University of Minnesota
A study headed by Phyllis Moen (left) and Erin Kelly showed the benefits that resulted when employees could pick when and where they worked.
Focus on flexibility
The benefits of giving employees true power over when and where they work
By Deane Morrison
Today's stressed-out employees get plenty of advice: Take yoga, eat better, walk briskly over the lunch hour.
Good ideas, except they all put the onus on the employee, as if work stress were an issue for employees to solve on their own.
Instead, stress is a work issue that responds to changes in the structure and philosophy of work and time, a new University of Minnesota study shows. Specifically, when employees can work when and where they want, with the only requirement being that the job be done (and done well), they report less conflict between their jobs and their personal lives.
And to answer the first question that pops to mind: It doesn't just help women with children at home.
The whole story
The study is published in the journals American Sociological Review, Vol. 76, Issue 2, pp. 265-290, and Social Problems, Vol. 58, Issue 1, pp. 69-98.
"We thought it would reduce the 'opting out' of the work force for young mothers, but it lowered the turnover of all four groups—male and female, with children and without," says Phyllis Moen, a professor of sociology who led the study with associate professor Erin Kelly.
What sets the study apart from previous ones is that the researchers measured the effects of flexibility on people before and after they gained the freedom to control their work schedules.
"Previous studies showed that those with more flexibility in scheduling work reported less stress in managing multiple responsibilities," Kelly says.

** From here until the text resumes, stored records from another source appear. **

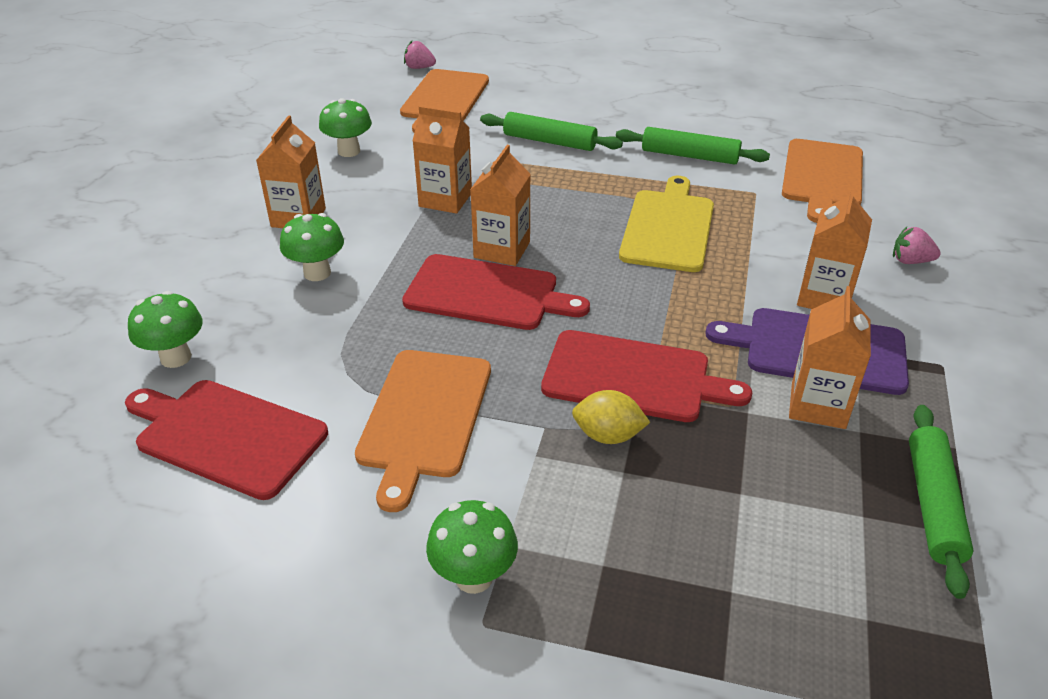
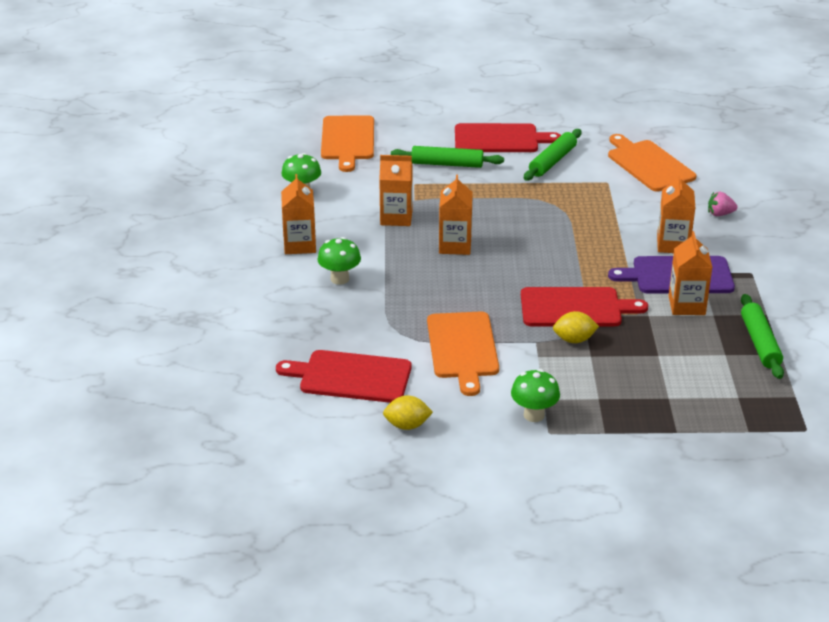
camera: 15 degrees left, 5 degrees down
(176, 357) = (285, 342): green mushroom -> none
(251, 551) = (407, 425): none -> yellow lemon
(419, 68) = (311, 116): pink strawberry -> none
(487, 294) = (461, 274): red cutting board -> red cutting board (500, 139)
(668, 227) = (558, 215): yellow cutting board -> none
(689, 156) = (552, 161): green rolling pin -> green rolling pin turned 60 degrees counterclockwise
(822, 177) = (649, 164): orange cutting board -> orange cutting board turned 150 degrees clockwise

But those who have flexibility are more likely to be higher-ranking employees, who can often afford to have a spouse at home, hire better child care, or take other measures to reduce stress, Moen and Kelly say. No one had observed employees before and after they were given flexibility and shown that it made a difference.
A natural experiment
In 2005 Minnesota-based Best Buy introduced ROWE (Results Only Work Environment) for some white-collar employees at its headquarters. The ROWE employees could choose their work hours and places, as long as they achieved the desired results.
In 2006-07 Moen and Kelly surveyed a total of 608 employees, half of whom were given a ROWE environment and half who continued under standard work hours and locations. Their surveys captured the transition to ROWE and how people in both groups felt about their jobs before and after the change.
Among the significant findings of the research:
• People in ROWE were 45 percent less likely to leave the company in the period of the survey. Their turnover was 6 percent, compared to 11 percent for the comparison group.
• 46 percent of the ROWE group reported less work-personal conflict, compared to 31 percent of the comparison group.
• The ROWE group didn't increase the time they spent working compared to the comparison group.
• An increased commitment to Best Buy was reported by 19.6 percent of the ROWE group, 11.5 percent of the comparison group.
A new day for workers
The new freedom was a godsend to ROWE employees who commuted, some of whom claimed to have cut their commute time by 75 percent by avoiding rush hours. ROWE also let work teams shed tasks.
"Teams strove to get rid of low-value work, like meetings with no real agenda," says Moen. "For example, sometimes they would send only one or a few people, instead of everybody, to meetings."
A work environment that meets the needs of employees is a growing concern because most workers are expected to do more with less these days, the researchers say. Also, they cite a 2009 study in which 70 percent of U.S. men and women reported some interference between work and nonwork responsibilities.
But what about introducing schedule control to low-wage, service, and production workers? This is possible, the researchers say, and they warn against restricting initiatives like ROWE to the better-paid.
"If access to schedule control increases among white-collar workers but not the less privileged, this would be yet another way work is stratified and stress—with all its consequences for health and family life—is distributed unequally by class," they state.